WHAT IS EXPECTED:
Output each line of the data below exactly, omitting any image.

Entries taken from a collection
========================================
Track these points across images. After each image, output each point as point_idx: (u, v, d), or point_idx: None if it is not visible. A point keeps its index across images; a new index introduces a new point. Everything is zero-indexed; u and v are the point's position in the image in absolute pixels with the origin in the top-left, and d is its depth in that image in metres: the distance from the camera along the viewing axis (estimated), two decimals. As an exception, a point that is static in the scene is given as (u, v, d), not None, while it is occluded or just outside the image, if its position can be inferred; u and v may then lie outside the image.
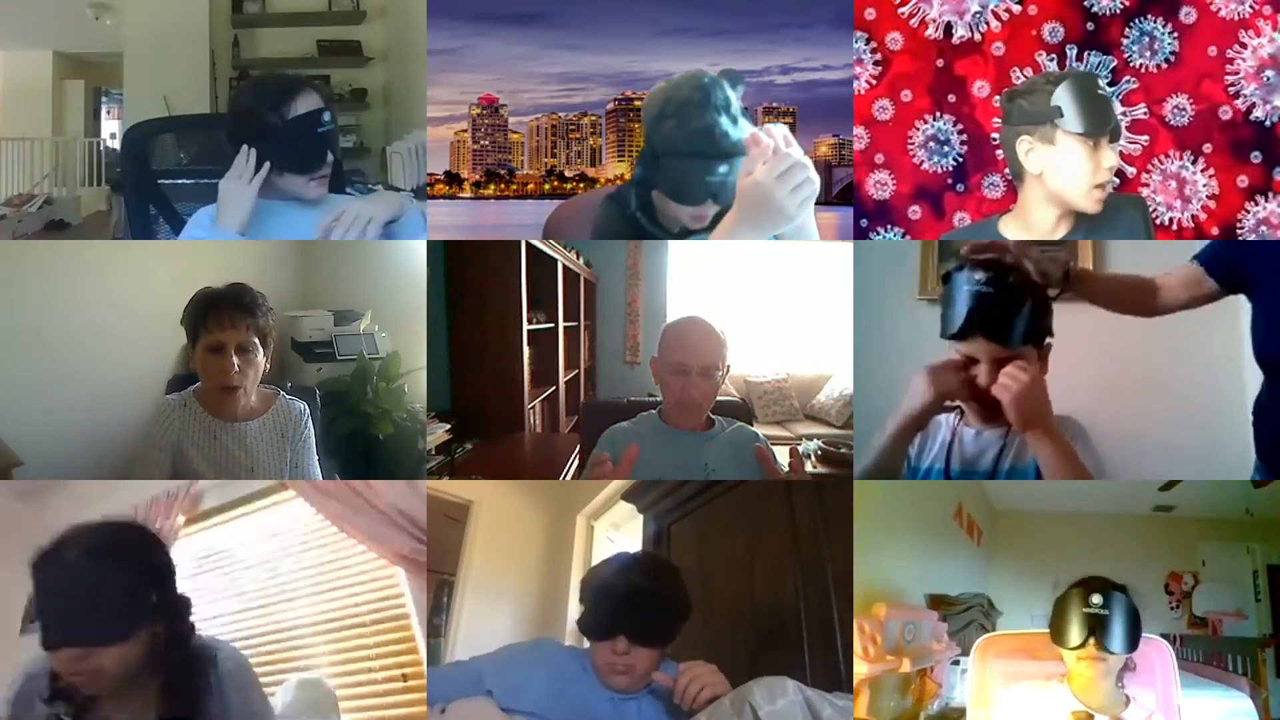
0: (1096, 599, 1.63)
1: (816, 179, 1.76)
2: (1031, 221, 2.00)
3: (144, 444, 2.06)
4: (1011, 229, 2.02)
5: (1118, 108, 1.97)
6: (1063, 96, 1.90)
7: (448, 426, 3.58)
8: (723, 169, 1.79)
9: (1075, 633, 1.63)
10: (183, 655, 1.48)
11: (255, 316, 1.98)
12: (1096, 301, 1.94)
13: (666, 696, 1.58)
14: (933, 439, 1.86)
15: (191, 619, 1.53)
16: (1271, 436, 1.94)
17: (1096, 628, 1.62)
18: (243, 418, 2.06)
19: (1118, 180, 2.01)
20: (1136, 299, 2.02)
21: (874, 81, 2.55)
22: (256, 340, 1.98)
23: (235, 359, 1.96)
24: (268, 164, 1.99)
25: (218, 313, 1.95)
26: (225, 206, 2.00)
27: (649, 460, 2.00)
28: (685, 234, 1.92)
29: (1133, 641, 1.64)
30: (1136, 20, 2.43)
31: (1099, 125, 1.91)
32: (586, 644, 1.76)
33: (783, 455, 2.05)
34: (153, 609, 1.45)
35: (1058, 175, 1.94)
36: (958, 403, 1.81)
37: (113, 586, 1.43)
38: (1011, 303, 1.65)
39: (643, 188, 1.91)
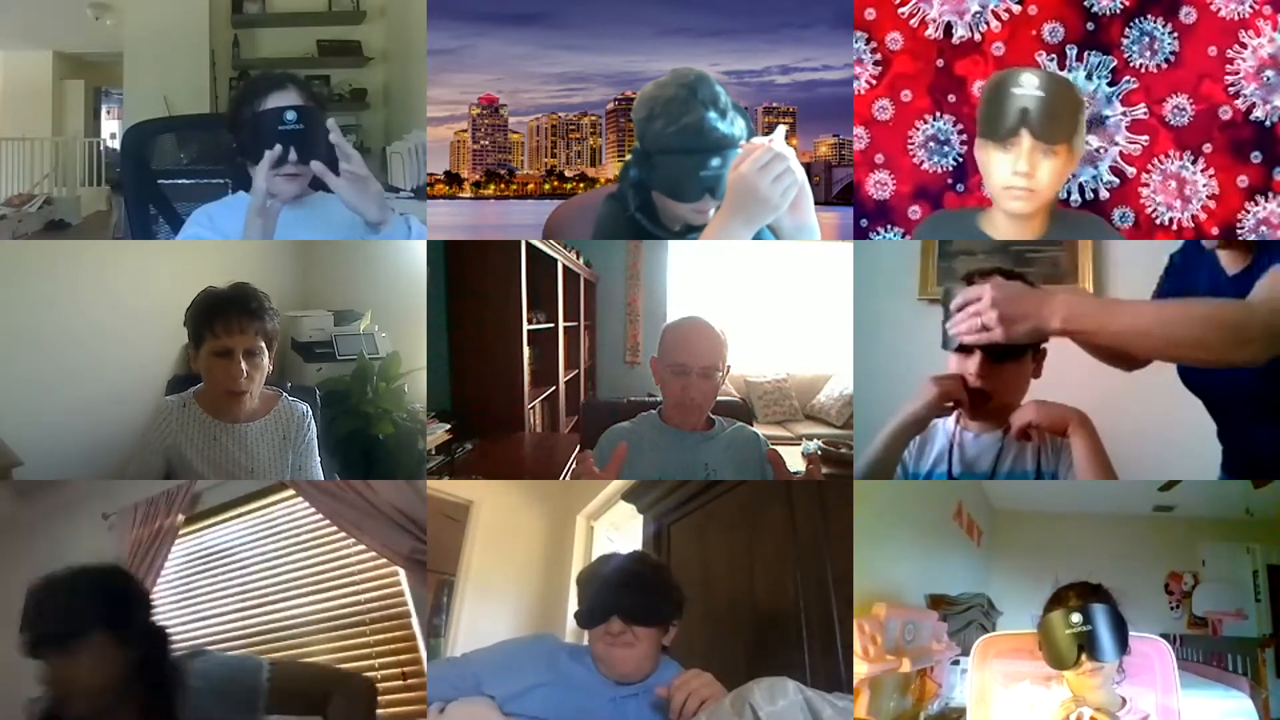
0: (1076, 618, 1.62)
1: (799, 170, 1.78)
2: (995, 221, 1.99)
3: (140, 445, 2.04)
4: (987, 225, 2.01)
5: (1029, 100, 1.82)
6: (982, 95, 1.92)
7: (448, 426, 3.58)
8: (715, 162, 1.80)
9: (1065, 655, 1.63)
10: (159, 679, 1.61)
11: (263, 320, 1.95)
12: (1094, 354, 1.91)
13: (665, 708, 1.57)
14: (932, 443, 1.87)
15: (169, 647, 1.67)
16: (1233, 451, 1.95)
17: (1085, 644, 1.62)
18: (244, 419, 2.04)
19: (1026, 185, 1.87)
20: (1122, 353, 1.98)
21: (874, 81, 2.55)
22: (263, 344, 1.96)
23: (243, 364, 1.93)
24: (262, 179, 1.96)
25: (225, 317, 1.92)
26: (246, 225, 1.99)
27: (649, 460, 2.00)
28: (687, 232, 1.92)
29: (1123, 644, 1.64)
30: (1136, 20, 2.43)
31: (994, 128, 1.87)
32: (586, 640, 1.76)
33: (791, 457, 2.06)
34: (111, 621, 1.60)
35: (983, 176, 1.95)
36: (954, 405, 1.82)
37: (77, 602, 1.62)
38: None
39: (640, 189, 1.91)
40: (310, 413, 2.15)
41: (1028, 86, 1.86)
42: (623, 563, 1.77)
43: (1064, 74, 2.06)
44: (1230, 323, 1.57)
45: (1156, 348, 1.63)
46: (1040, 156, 1.86)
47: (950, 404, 1.77)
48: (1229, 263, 1.88)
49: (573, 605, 3.11)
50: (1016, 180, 1.87)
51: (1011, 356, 1.73)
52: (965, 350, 1.73)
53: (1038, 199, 1.90)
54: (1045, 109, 1.85)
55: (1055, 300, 1.59)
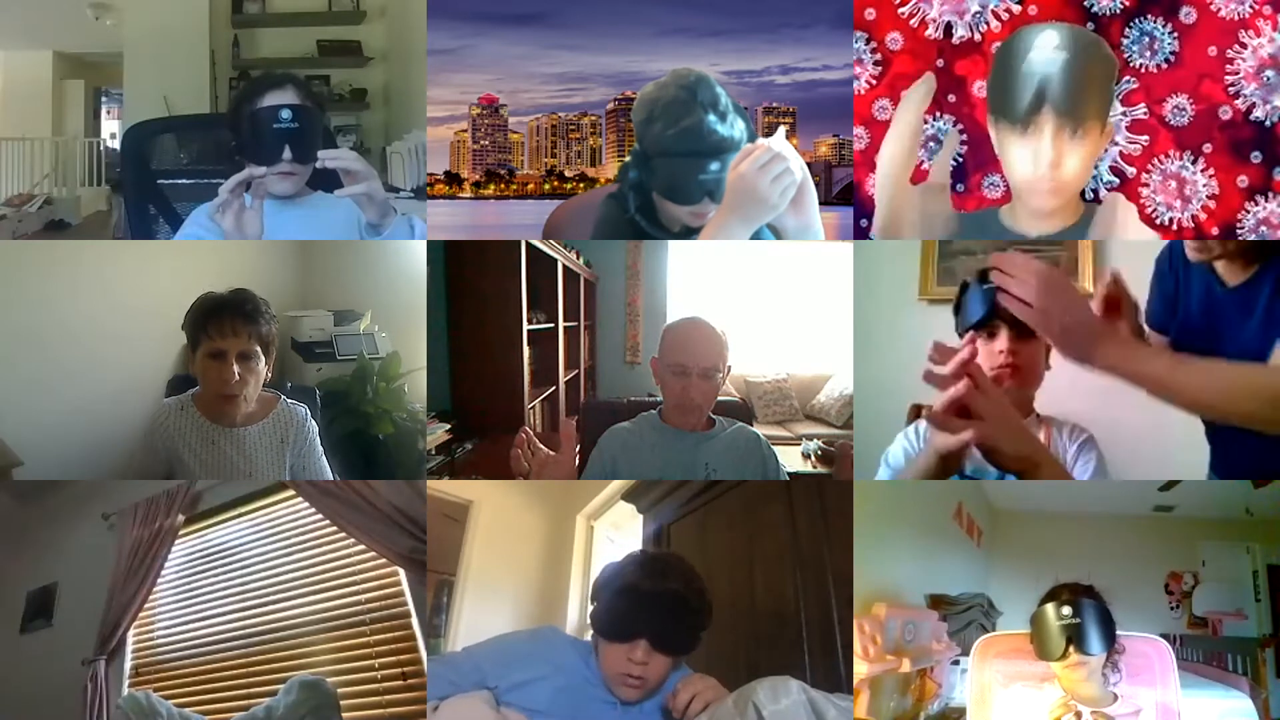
0: (1066, 610, 1.68)
1: (798, 170, 1.76)
2: (1018, 214, 1.85)
3: (141, 447, 2.04)
4: (1010, 219, 1.89)
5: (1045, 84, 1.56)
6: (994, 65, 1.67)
7: (448, 426, 3.58)
8: (714, 166, 1.79)
9: (1053, 646, 1.68)
10: None
11: (258, 324, 1.95)
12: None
13: (668, 712, 1.56)
14: None
15: None
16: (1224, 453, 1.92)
17: (1073, 636, 1.67)
18: (242, 423, 2.03)
19: (1053, 180, 1.64)
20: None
21: (874, 81, 2.55)
22: (258, 348, 1.95)
23: (236, 367, 1.92)
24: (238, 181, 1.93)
25: (219, 320, 1.92)
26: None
27: (649, 460, 2.01)
28: (687, 233, 1.92)
29: (1109, 639, 1.69)
30: (1136, 20, 2.43)
31: (1008, 106, 1.61)
32: (588, 635, 1.73)
33: (791, 457, 2.06)
34: None
35: (1002, 163, 1.74)
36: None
37: None
38: None
39: (639, 190, 1.91)
40: (309, 415, 2.14)
41: (1045, 48, 1.57)
42: (665, 581, 1.59)
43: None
44: (1257, 390, 1.48)
45: (1183, 404, 1.51)
46: (1067, 142, 1.62)
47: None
48: (1227, 274, 1.76)
49: (574, 604, 3.13)
50: (1040, 175, 1.65)
51: (1031, 334, 1.63)
52: (989, 331, 1.69)
53: (1067, 192, 1.70)
54: (1070, 77, 1.57)
55: (1109, 339, 1.45)
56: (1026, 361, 1.73)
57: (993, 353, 1.73)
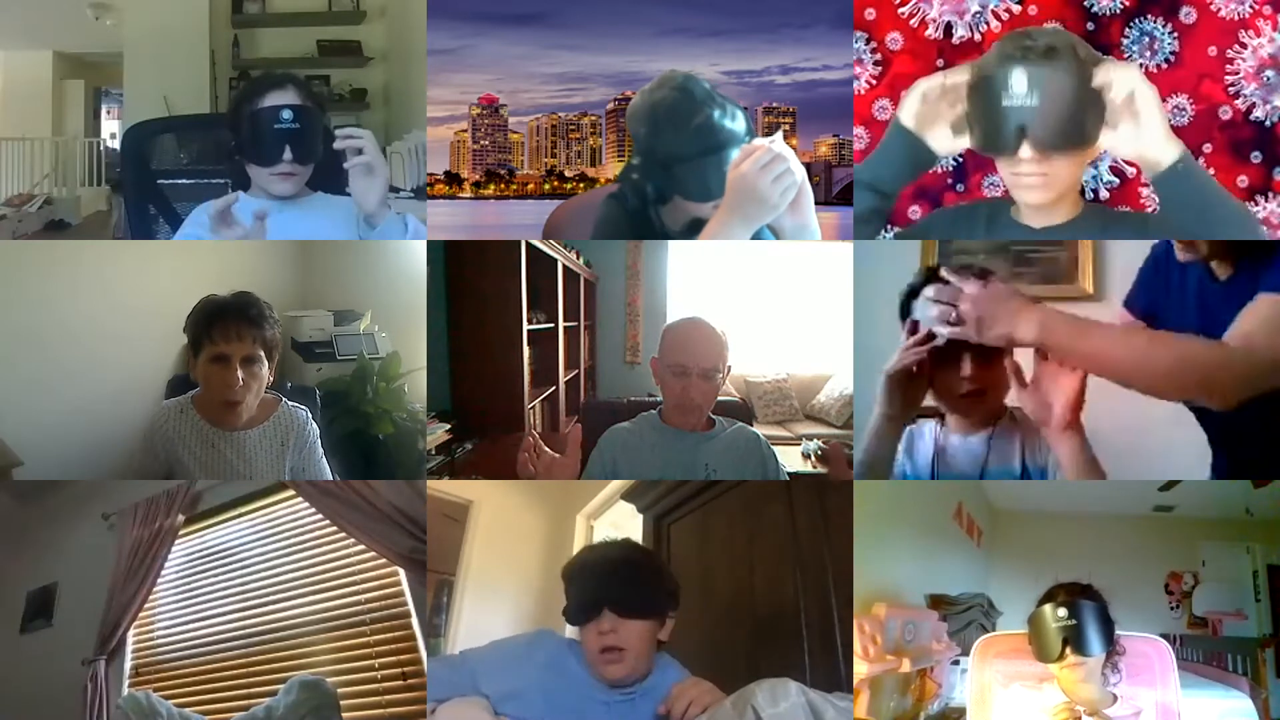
0: (1062, 612, 1.67)
1: (799, 170, 1.76)
2: (1020, 209, 1.88)
3: (140, 449, 2.03)
4: (1015, 214, 1.90)
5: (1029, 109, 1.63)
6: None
7: (448, 426, 3.58)
8: (733, 155, 1.80)
9: (1051, 648, 1.67)
10: None
11: (263, 329, 1.92)
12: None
13: (664, 718, 1.56)
14: (917, 450, 1.87)
15: None
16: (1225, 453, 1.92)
17: (1070, 638, 1.66)
18: (242, 427, 2.01)
19: (1038, 171, 1.71)
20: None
21: (874, 81, 2.55)
22: (263, 353, 1.93)
23: (240, 372, 1.90)
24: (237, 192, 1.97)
25: (224, 324, 1.89)
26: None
27: (649, 460, 2.01)
28: (688, 232, 1.92)
29: (1107, 639, 1.67)
30: (1136, 20, 2.43)
31: (990, 142, 1.70)
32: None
33: (791, 457, 2.06)
34: None
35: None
36: (941, 409, 1.82)
37: None
38: None
39: (659, 202, 1.90)
40: (310, 417, 2.12)
41: (1018, 94, 1.63)
42: (610, 552, 1.72)
43: (1066, 44, 1.67)
44: (1205, 365, 1.53)
45: (1125, 378, 1.57)
46: (1051, 157, 1.68)
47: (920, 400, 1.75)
48: (1220, 269, 1.78)
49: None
50: (1030, 184, 1.73)
51: (996, 353, 1.68)
52: (951, 356, 1.70)
53: (1056, 186, 1.74)
54: (1047, 117, 1.63)
55: (1031, 312, 1.56)
56: (990, 384, 1.73)
57: (957, 378, 1.72)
========================================
REPLY:
Track these points across images. After each image, output each point as point_idx: (u, v, d), or point_idx: None if it is not visible. A point keeps its index across images; a new index introduces a new point. Everything is zero-indexed; u and v are the point's position in the image in absolute pixels with the origin in the top-left, and d is its depth in that image in metres: the distance from the camera along the viewing axis (estimated), two decimals. As an exception, a point that is static in the scene is given as (u, v, d), not None, while it is occluded or just outside the image, if its position can be inferred; u and v may then lie outside the image.
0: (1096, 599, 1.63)
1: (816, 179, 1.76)
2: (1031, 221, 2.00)
3: (144, 444, 2.06)
4: (1011, 229, 2.02)
5: (1118, 108, 1.97)
6: (1063, 96, 1.90)
7: (448, 426, 3.58)
8: (723, 169, 1.79)
9: (1075, 633, 1.63)
10: (183, 655, 1.48)
11: (255, 316, 1.98)
12: (1096, 301, 1.94)
13: (666, 696, 1.58)
14: (933, 439, 1.86)
15: (191, 619, 1.53)
16: (1271, 436, 1.94)
17: (1096, 628, 1.62)
18: (243, 418, 2.06)
19: (1118, 180, 2.01)
20: (1136, 299, 2.02)
21: (874, 81, 2.55)
22: (256, 340, 1.98)
23: (235, 359, 1.96)
24: (268, 164, 1.99)
25: (218, 313, 1.95)
26: (225, 206, 2.00)
27: (649, 460, 2.00)
28: (685, 234, 1.92)
29: (1133, 641, 1.64)
30: (1136, 20, 2.43)
31: (1099, 125, 1.91)
32: (586, 644, 1.76)
33: (783, 455, 2.05)
34: (153, 609, 1.45)
35: (1058, 175, 1.94)
36: (958, 403, 1.81)
37: (113, 586, 1.43)
38: (1011, 303, 1.65)
39: (643, 188, 1.91)
0: (1076, 618, 1.62)
1: (799, 170, 1.78)
2: (995, 221, 1.99)
3: (140, 445, 2.04)
4: (987, 225, 2.01)
5: (1029, 100, 1.82)
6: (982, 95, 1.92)
7: (448, 426, 3.58)
8: (715, 162, 1.80)
9: (1065, 655, 1.63)
10: (159, 679, 1.61)
11: (263, 320, 1.95)
12: (1094, 354, 1.91)
13: (665, 708, 1.57)
14: (932, 443, 1.87)
15: (169, 647, 1.67)
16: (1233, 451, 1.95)
17: (1085, 644, 1.62)
18: (244, 419, 2.04)
19: (1026, 185, 1.87)
20: (1122, 353, 1.98)
21: (874, 81, 2.55)
22: (263, 344, 1.96)
23: (243, 364, 1.93)
24: (262, 179, 1.96)
25: (225, 317, 1.92)
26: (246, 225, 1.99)
27: (649, 460, 2.00)
28: (687, 232, 1.92)
29: (1123, 644, 1.64)
30: (1136, 20, 2.43)
31: (994, 128, 1.87)
32: (586, 640, 1.76)
33: (791, 457, 2.06)
34: (111, 621, 1.60)
35: (983, 176, 1.95)
36: (954, 405, 1.82)
37: (77, 602, 1.62)
38: None
39: (640, 189, 1.91)
40: (310, 413, 2.15)
41: (1028, 86, 1.86)
42: (623, 563, 1.77)
43: (1064, 74, 2.06)
44: (1230, 323, 1.57)
45: (1156, 348, 1.63)
46: (1040, 156, 1.86)
47: (950, 404, 1.77)
48: (1229, 263, 1.88)
49: (573, 605, 3.11)
50: (1016, 180, 1.87)
51: (1011, 356, 1.73)
52: (965, 350, 1.73)
53: (1038, 199, 1.90)
54: (1045, 109, 1.85)
55: (1055, 300, 1.59)
0: (1066, 610, 1.68)
1: (798, 170, 1.76)
2: (1018, 214, 1.85)
3: (141, 447, 2.04)
4: (1010, 219, 1.89)
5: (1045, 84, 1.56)
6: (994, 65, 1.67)
7: (448, 426, 3.58)
8: (714, 166, 1.79)
9: (1053, 646, 1.68)
10: None
11: (258, 324, 1.95)
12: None
13: (668, 712, 1.56)
14: None
15: None
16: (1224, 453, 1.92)
17: (1073, 636, 1.67)
18: (242, 423, 2.03)
19: (1053, 180, 1.64)
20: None
21: (874, 81, 2.55)
22: (258, 348, 1.95)
23: (236, 367, 1.92)
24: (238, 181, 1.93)
25: (219, 320, 1.92)
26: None
27: (649, 460, 2.01)
28: (687, 233, 1.92)
29: (1109, 639, 1.69)
30: (1136, 20, 2.43)
31: (1008, 106, 1.61)
32: (588, 635, 1.73)
33: (791, 457, 2.06)
34: None
35: (1002, 163, 1.74)
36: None
37: None
38: None
39: (639, 190, 1.91)
40: (309, 415, 2.14)
41: (1045, 48, 1.57)
42: (665, 581, 1.59)
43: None
44: (1257, 390, 1.48)
45: (1183, 404, 1.51)
46: (1067, 142, 1.62)
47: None
48: (1227, 274, 1.76)
49: (574, 604, 3.13)
50: (1040, 175, 1.65)
51: (1031, 334, 1.63)
52: (989, 331, 1.69)
53: (1067, 192, 1.70)
54: (1070, 77, 1.57)
55: (1109, 339, 1.45)
56: (1026, 361, 1.73)
57: (993, 353, 1.73)
0: (1062, 612, 1.67)
1: (799, 170, 1.76)
2: (1020, 209, 1.88)
3: (140, 449, 2.03)
4: (1015, 214, 1.90)
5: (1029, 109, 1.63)
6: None
7: (448, 426, 3.58)
8: (733, 155, 1.80)
9: (1051, 648, 1.67)
10: None
11: (263, 329, 1.92)
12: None
13: (664, 718, 1.56)
14: (917, 450, 1.87)
15: None
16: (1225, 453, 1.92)
17: (1070, 638, 1.66)
18: (242, 427, 2.01)
19: (1038, 171, 1.71)
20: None
21: (874, 81, 2.55)
22: (263, 353, 1.93)
23: (240, 372, 1.90)
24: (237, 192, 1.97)
25: (224, 324, 1.89)
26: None
27: (649, 460, 2.01)
28: (688, 232, 1.92)
29: (1107, 639, 1.67)
30: (1136, 20, 2.43)
31: (990, 142, 1.70)
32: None
33: (791, 457, 2.06)
34: None
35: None
36: (941, 409, 1.82)
37: None
38: None
39: (659, 202, 1.90)
40: (310, 417, 2.12)
41: (1018, 94, 1.63)
42: (610, 552, 1.72)
43: (1066, 44, 1.67)
44: (1205, 365, 1.53)
45: (1125, 378, 1.57)
46: (1051, 157, 1.68)
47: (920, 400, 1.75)
48: (1220, 269, 1.78)
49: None
50: (1030, 184, 1.73)
51: (996, 353, 1.68)
52: (951, 356, 1.70)
53: (1056, 186, 1.74)
54: (1047, 117, 1.63)
55: (1031, 312, 1.56)
56: (990, 384, 1.73)
57: (957, 378, 1.72)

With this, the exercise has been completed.